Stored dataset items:
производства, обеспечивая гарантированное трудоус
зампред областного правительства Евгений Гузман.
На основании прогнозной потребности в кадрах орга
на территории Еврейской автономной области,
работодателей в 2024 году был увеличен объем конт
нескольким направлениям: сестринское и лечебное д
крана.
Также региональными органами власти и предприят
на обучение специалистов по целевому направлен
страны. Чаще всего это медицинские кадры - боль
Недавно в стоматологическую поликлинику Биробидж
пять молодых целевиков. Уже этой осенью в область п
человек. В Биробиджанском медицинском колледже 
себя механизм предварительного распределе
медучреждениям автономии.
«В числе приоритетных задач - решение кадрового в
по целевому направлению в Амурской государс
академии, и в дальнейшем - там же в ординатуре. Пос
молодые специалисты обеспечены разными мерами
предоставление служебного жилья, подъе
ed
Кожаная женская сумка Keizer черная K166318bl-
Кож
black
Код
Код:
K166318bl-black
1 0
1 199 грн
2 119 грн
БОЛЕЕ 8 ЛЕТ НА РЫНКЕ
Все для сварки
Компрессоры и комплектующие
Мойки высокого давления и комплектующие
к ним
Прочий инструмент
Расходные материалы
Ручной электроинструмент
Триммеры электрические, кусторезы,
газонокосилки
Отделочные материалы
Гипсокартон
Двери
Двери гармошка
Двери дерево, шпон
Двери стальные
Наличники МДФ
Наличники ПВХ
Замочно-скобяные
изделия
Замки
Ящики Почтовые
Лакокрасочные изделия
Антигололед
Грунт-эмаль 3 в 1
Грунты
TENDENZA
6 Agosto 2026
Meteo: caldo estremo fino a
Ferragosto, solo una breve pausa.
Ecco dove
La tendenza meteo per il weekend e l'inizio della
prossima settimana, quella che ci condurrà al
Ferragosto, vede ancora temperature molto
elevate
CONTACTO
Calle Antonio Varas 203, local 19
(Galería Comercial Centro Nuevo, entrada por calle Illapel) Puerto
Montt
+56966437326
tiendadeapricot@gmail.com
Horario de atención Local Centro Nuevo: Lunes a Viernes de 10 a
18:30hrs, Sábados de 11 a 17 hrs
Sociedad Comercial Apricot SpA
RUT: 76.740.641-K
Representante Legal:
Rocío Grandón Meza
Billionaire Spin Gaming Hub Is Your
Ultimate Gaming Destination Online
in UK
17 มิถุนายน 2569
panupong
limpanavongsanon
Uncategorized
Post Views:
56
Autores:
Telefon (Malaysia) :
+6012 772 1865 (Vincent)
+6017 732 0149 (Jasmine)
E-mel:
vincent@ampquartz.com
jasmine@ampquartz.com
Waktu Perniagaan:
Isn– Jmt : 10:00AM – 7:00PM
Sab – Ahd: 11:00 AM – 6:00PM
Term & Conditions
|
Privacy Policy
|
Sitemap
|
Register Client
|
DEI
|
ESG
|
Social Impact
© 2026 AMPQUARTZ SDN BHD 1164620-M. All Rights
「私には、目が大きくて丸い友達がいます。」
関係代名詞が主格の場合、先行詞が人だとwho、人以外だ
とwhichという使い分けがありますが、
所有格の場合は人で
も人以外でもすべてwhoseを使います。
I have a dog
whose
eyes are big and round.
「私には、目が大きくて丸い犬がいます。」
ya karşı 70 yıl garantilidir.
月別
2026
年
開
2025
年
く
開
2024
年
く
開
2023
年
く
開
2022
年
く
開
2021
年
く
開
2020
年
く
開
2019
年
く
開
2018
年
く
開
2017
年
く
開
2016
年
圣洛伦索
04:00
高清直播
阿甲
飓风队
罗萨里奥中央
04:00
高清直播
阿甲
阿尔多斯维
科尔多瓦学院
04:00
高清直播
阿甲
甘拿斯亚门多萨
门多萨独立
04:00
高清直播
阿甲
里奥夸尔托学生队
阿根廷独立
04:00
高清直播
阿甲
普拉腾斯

**Job item:**
Copy out every line in the records where the word "Ferragosto" is found.

**Output of the task:**
Ferragosto, solo una breve pausa.
Ferragosto, vede ancora temperature molto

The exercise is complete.